Les négociations avec les différents négociateurs connaissent, elles aussi, une bonne avancée. L’Agenda de l’action, qui est la nouveauté de cette COP, démontre aussi cette volonté d’aller vite et de s’imbriquer dans la dynamique universelle de la question du climat.

Universelle, vraiment ? Les États-Unis, un des plus gros pollueurs de la planète, viennent d’élire un climato-sceptique comme président. Vous y avez réagi de manière ferme et optimiste dans un communiqué.
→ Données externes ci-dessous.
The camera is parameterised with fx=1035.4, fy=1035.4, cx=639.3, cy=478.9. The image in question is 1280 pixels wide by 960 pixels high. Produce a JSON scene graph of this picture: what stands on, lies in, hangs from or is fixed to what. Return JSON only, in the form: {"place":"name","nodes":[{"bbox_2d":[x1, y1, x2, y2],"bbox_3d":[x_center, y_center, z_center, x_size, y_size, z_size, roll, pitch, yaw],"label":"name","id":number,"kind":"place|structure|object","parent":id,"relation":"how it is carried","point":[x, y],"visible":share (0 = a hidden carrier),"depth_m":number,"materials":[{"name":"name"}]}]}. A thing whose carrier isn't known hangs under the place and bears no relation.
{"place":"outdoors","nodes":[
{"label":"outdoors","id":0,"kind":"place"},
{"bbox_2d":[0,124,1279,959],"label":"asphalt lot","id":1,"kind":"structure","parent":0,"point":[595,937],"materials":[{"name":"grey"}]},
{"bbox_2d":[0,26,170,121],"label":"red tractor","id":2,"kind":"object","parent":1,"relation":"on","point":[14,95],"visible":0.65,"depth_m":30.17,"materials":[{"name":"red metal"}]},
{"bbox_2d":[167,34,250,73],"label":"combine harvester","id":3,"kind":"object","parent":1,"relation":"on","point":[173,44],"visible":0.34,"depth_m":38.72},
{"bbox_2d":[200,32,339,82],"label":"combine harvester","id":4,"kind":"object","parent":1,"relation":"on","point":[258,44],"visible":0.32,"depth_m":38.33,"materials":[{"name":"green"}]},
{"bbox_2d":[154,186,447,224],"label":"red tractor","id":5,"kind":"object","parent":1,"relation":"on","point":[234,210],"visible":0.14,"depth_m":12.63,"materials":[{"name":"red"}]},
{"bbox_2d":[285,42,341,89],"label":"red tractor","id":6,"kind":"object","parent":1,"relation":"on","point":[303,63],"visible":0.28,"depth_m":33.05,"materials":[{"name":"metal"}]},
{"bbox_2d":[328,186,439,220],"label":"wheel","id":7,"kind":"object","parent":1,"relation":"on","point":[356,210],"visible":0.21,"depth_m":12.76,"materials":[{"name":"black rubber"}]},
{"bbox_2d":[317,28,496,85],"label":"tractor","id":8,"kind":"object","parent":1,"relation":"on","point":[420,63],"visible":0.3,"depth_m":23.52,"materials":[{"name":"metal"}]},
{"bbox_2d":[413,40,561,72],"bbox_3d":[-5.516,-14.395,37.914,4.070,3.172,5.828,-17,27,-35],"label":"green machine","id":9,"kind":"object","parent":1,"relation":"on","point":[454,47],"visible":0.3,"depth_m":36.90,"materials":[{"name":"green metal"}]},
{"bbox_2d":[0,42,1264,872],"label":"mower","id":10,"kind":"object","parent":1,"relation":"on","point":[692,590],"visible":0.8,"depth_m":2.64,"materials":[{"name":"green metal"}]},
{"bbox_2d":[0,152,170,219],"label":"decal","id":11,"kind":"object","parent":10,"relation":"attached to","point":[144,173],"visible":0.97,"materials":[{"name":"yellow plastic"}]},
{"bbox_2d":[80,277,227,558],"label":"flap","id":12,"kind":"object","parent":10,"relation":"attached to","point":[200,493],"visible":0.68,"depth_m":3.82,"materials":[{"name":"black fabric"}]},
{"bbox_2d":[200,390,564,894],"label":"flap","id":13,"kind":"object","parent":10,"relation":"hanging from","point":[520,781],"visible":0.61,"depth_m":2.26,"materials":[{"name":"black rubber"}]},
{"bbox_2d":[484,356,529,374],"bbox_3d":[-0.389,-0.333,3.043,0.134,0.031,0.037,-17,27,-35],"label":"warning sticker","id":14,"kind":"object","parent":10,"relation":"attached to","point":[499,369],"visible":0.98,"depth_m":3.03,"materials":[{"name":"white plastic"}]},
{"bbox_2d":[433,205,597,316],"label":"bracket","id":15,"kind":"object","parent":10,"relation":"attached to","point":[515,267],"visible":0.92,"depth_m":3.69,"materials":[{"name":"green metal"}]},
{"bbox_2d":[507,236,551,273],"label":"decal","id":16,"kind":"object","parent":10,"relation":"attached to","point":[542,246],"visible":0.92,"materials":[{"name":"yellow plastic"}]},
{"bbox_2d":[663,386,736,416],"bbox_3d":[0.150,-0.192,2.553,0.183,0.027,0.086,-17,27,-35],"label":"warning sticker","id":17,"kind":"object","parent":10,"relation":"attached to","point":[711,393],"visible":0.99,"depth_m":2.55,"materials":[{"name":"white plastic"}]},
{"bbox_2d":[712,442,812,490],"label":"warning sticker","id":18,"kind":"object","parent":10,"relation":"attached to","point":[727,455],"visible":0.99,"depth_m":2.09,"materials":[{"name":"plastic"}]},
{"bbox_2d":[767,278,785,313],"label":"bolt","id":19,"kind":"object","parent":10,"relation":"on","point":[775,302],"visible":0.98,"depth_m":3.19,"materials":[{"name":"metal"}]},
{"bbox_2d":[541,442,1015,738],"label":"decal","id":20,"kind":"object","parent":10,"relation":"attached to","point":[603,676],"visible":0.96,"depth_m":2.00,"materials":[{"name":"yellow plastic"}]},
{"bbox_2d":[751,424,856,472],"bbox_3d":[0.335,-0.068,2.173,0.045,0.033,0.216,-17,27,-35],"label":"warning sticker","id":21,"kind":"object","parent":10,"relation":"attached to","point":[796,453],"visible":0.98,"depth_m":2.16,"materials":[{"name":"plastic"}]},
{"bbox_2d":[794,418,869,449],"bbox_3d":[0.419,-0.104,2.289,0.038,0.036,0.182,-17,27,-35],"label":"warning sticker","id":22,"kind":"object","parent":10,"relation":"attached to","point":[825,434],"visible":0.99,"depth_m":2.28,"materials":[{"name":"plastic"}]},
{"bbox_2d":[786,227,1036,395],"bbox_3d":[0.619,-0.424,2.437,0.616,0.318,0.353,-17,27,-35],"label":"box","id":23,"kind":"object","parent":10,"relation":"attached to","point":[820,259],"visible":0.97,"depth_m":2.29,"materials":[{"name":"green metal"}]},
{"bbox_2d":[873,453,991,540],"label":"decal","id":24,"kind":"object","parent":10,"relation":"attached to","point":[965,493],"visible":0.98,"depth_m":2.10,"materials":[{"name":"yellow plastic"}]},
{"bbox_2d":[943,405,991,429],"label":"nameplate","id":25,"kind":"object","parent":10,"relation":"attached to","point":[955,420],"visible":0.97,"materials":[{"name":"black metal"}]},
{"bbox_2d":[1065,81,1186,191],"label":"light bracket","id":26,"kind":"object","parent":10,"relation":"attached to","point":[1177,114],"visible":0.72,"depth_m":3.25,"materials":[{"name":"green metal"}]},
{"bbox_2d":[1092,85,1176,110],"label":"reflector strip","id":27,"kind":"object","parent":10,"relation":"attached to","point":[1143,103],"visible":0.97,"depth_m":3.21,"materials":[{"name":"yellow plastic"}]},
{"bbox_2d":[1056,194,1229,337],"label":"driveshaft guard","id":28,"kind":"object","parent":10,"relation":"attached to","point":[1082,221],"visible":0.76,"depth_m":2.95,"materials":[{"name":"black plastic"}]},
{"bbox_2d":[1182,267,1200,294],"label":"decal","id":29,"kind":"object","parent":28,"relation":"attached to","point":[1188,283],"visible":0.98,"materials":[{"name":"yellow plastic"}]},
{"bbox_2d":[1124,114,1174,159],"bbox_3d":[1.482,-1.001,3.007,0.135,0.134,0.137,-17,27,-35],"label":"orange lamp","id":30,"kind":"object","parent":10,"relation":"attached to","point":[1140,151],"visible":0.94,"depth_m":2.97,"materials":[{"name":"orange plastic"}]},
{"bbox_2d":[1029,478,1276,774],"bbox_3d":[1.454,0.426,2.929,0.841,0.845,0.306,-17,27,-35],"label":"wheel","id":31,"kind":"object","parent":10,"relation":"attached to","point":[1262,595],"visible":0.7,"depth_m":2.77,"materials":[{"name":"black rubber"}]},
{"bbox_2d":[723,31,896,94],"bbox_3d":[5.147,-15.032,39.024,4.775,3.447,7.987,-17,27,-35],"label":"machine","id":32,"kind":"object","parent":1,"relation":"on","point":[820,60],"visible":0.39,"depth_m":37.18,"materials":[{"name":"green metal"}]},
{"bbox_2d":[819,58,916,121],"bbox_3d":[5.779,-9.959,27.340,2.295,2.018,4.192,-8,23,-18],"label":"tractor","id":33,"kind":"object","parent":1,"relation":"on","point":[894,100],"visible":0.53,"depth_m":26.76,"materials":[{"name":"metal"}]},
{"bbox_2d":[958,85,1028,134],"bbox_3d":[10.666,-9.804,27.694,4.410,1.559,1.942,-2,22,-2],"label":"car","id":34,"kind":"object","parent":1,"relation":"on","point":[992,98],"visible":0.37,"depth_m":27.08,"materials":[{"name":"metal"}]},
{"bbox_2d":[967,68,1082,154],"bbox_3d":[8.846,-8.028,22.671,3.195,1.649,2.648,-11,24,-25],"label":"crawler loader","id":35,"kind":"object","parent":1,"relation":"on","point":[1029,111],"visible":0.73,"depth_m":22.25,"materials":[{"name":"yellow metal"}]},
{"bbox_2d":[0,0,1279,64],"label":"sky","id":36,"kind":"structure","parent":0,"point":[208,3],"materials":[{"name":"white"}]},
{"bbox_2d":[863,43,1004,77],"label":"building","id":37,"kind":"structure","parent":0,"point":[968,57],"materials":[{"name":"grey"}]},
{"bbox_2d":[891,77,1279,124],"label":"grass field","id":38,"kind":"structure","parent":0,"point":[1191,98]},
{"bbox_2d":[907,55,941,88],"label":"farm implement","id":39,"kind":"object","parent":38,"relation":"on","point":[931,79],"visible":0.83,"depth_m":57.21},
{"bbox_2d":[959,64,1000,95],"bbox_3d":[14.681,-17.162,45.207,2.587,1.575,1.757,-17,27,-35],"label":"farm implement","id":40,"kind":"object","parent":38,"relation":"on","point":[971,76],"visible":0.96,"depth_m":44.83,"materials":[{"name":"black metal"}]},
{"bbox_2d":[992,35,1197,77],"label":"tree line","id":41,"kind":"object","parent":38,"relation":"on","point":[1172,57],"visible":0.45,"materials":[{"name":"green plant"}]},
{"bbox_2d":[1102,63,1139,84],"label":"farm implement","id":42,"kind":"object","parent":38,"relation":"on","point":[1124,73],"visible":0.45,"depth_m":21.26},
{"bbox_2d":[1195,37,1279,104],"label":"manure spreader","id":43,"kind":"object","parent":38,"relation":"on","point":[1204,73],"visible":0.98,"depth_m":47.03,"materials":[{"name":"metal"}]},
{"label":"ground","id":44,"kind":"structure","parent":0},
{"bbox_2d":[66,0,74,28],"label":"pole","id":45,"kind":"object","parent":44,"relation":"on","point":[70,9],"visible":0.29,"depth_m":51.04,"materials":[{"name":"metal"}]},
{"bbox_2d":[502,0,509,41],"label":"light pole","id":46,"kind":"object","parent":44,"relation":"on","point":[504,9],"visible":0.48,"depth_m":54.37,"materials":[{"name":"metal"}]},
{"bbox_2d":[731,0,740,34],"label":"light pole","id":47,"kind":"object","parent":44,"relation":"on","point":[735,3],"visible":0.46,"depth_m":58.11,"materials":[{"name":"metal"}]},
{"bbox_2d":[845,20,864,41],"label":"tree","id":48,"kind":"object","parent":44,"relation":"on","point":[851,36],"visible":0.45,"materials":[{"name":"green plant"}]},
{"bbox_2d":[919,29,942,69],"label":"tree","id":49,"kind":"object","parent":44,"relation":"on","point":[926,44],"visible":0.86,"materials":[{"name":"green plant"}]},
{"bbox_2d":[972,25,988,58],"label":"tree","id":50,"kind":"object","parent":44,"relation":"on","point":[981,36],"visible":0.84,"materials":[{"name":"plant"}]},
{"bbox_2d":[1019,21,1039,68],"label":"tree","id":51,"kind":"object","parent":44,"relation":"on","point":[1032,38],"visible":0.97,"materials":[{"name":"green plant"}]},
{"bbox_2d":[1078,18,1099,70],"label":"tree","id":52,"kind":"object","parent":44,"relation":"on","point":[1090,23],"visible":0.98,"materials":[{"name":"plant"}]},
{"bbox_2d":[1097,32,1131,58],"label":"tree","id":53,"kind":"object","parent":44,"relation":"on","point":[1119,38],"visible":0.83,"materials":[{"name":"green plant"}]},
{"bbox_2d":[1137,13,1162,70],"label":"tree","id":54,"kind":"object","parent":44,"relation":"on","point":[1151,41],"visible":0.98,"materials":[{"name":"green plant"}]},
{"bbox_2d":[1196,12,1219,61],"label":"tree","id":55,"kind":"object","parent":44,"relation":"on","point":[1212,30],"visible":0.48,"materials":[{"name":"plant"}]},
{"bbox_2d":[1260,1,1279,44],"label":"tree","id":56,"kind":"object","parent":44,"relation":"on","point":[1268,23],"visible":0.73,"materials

Mais au sein de la délégation américaine, sous le choc, on dit tout de même que si demain on leur demande d’entamer le processus pour sortir de l’accord de Paris, ils n’auront pas le choix. Qu’est-il prévu dans ce cas-là ?

Je ne préjuge pas, parce que quand je regarde la réalité sur le terrain aux États-Unis, je vois 40 États et 300 villes qui sont déjà engagés. Même le retrait de l’accord nécessite quatre ans. Je préfère ne pas présager et garder le calme. Mon rôle en tant que président de la COP est de garder le cap, de maintenir la mobilisation et cet engagement collectif.

On attendra l’entrée en action de la nouvelle administration américaine pour engager les discussions autour de cette question-là. Il y a des slogans de campagne, et c’est normal. Ensuite, il y a les réalités. Donc je reste optimiste. C’est mon rôle de président de la COP et je vais l’assumer en tant que tel.

Le début des négociations a été houleux. La Turquie a demandé la suspension des travaux pour réclamer le changement de l’ordre du jour. Est-ce que, pour vous, la Turquie est un pays développé ou un pays en voie de développement ?

[NDLR : La Turquie désire être retirée de la liste des pays développés de la CNUCC, et d’être considérée comme un pays en voie de développement. Cette demande avait déjà été soumise à la présidence française, mais n’a pas abouti. Elle permettrait à la Turquie d’accéder aux fonds climat pour financer l’atténuation de ses émissions de carbone et son adaptation aux changements climatiques]

C’est un débat. Je tiens à remercier la Turquie d’avoir été souple, flexible et compréhensive. Je m’étais engagé à la transparence, j’ai engagé les discussions en plénière.

Qu’allez-vous apporter de plus à travers cette COP22 ?

On a décidé ensemble d’un processus de dialogue informel et ouvert. Cet engagement, nous sommes en train de le respecter. Maintenant, il faut laisser le temps au temps, et laisser les acteurs agir. Mon rôle est un rôle de facilitation, mais le président de la COP n’a pas pour mission de dire « ça c’est blanc et ça c’est noir ». C’est un processus et nous devons dégager des éléments de consensus. C’est mon rôle.

Un mot sur l’aventure humaine qu’est cette COP ? On voit le comité marocain bouger dans tous les sens. Comment le vivez-vous ?

Il est monté en puissance avec le temps. Beaucoup qui ont eu des responsabilités dans certains pôles n’étaient pas forcément issus du monde des COP et de l’environnement. Mais ils ont assuré leurs missions de manière brillante. On sait ce qu’on veut, on sait comment mener cette COP. Il y a une concertation et une interaction quotidiennes, une remontée d’information qui se fait de manière systématique. Je suis très heureux de travailler avec cette équipe, qui est une équipe engagée. Ce genre de manifestation nécessite de l’engagement, du dévouement. Toute l’équipe fait un travail extraordinaire.

Vous aviez trois casquettes cette année. Ministre, président du RNI et président de la COP. L’année prochaine, est-ce que vous allez être uniquement président de la COP ?

Maintenant, je n’en ai plus que deux. J’en ai déjà retiré une. C’est ma nature, je m’investis dans les responsabilités qui sont les miennes. Il est vrai que concilier les trois était un exercice inhumain. C’est inhumain de mener trois chantiers énormes en même temps. C’est beaucoup de temps, de disponibilité, d’énergie. La présidence de la COP c’est quelque chose de sérieux, car c’est un engagement vis-à-vis du monde. Je m’y investis aujourd’hui, j’assume également mes responsabilités de ministre des Affaires étrangères tant que je le suis. Demain, je ne sais pas ce qu’il se produira. Peut-être que je vais assumer de nouvelles responsabilités. De toutes les manières, je donnerai le meilleur de moi-même partout où je serai, en étant le plus sincère et le plus efficace possible.